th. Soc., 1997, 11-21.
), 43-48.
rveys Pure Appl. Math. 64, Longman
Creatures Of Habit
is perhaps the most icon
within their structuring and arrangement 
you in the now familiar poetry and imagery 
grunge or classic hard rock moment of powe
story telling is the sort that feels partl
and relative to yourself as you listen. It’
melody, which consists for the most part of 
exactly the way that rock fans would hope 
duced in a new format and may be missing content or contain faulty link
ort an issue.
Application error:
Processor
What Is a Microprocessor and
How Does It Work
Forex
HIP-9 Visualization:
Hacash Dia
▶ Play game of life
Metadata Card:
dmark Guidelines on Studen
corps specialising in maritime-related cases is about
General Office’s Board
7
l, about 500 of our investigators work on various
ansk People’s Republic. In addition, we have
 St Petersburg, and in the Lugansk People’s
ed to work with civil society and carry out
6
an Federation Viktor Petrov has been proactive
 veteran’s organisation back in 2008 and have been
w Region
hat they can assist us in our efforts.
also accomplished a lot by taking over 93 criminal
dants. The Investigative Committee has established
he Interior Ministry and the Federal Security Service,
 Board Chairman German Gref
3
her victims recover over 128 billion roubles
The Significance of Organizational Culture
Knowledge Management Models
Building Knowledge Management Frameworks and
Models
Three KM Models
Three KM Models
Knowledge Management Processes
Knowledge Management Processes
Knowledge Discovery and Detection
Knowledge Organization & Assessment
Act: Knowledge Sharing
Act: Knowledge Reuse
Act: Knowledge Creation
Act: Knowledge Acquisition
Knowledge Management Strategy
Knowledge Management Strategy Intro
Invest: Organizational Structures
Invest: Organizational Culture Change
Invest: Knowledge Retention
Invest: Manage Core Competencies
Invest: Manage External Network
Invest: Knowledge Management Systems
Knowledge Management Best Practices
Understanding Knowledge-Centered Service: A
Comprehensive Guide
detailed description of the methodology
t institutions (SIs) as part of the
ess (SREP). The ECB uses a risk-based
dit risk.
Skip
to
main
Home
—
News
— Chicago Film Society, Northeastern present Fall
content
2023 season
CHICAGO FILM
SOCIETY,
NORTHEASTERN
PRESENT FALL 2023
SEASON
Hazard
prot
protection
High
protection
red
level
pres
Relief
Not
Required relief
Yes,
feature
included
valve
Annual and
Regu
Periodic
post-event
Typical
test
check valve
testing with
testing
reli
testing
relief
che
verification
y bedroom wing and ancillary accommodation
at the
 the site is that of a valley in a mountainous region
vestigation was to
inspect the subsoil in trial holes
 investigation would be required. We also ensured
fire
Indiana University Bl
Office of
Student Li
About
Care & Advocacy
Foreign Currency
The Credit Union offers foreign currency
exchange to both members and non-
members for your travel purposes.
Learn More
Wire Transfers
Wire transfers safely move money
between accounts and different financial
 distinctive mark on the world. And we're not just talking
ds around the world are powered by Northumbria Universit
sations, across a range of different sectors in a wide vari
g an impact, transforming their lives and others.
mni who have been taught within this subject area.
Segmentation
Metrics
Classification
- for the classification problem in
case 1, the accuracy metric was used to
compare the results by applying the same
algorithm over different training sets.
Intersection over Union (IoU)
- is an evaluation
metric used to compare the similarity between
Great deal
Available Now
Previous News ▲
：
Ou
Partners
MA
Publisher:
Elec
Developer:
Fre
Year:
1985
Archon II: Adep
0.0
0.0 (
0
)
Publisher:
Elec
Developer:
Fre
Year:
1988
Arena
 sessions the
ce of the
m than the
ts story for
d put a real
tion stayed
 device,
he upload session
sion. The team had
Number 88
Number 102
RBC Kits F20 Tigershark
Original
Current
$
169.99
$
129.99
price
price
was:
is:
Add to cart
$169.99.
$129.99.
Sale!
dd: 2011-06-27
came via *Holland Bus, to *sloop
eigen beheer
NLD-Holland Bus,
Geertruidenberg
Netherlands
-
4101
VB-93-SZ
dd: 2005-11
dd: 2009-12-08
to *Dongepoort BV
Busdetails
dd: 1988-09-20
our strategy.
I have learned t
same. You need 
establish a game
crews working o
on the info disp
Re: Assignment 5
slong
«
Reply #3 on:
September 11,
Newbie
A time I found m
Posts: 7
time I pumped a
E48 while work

### PROBLEM DESCRIPTION
Give back exactly the lines above starting at the line where "Act: Knowledge Sharing" appears and ending at the line where "inspect the subsoil in trial holes" appears, both included, with no other lines.

### RESULT OF THE EXERCISE
Act: Knowledge Sharing
Act: Knowledge Reuse
Act: Knowledge Creation
Act: Knowledge Acquisition
Knowledge Management Strategy
Knowledge Management Strategy Intro
Invest: Organizational Structures
Invest: Organizational Culture Change
Invest: Knowledge Retention
Invest: Manage Core Competencies
Invest: Manage External Network
Invest: Knowledge Management Systems
Knowledge Management Best Practices
Understanding Knowledge-Centered Service: A
Comprehensive Guide
detailed description of the methodology
t institutions (SIs) as part of the
ess (SREP). The ECB uses a risk-based
dit risk.
Skip
to
main
Home
—
News
— Chicago Film Society, Northeastern present Fall
content
2023 season
CHICAGO FILM
SOCIETY,
NORTHEASTERN
PRESENT FALL 2023
SEASON
Hazard
prot
protection
High
protection
red
level
pres
Relief
Not
Required relief
Yes,
feature
included
valve
Annual and
Regu
Periodic
post-event
Typical
test
check valve
testing with
testing
reli
testing
relief
che
verification
y bedroom wing and ancillary accommodation
at the
 the site is that of a valley in a mountainous region
vestigation was to
inspect the subsoil in trial holes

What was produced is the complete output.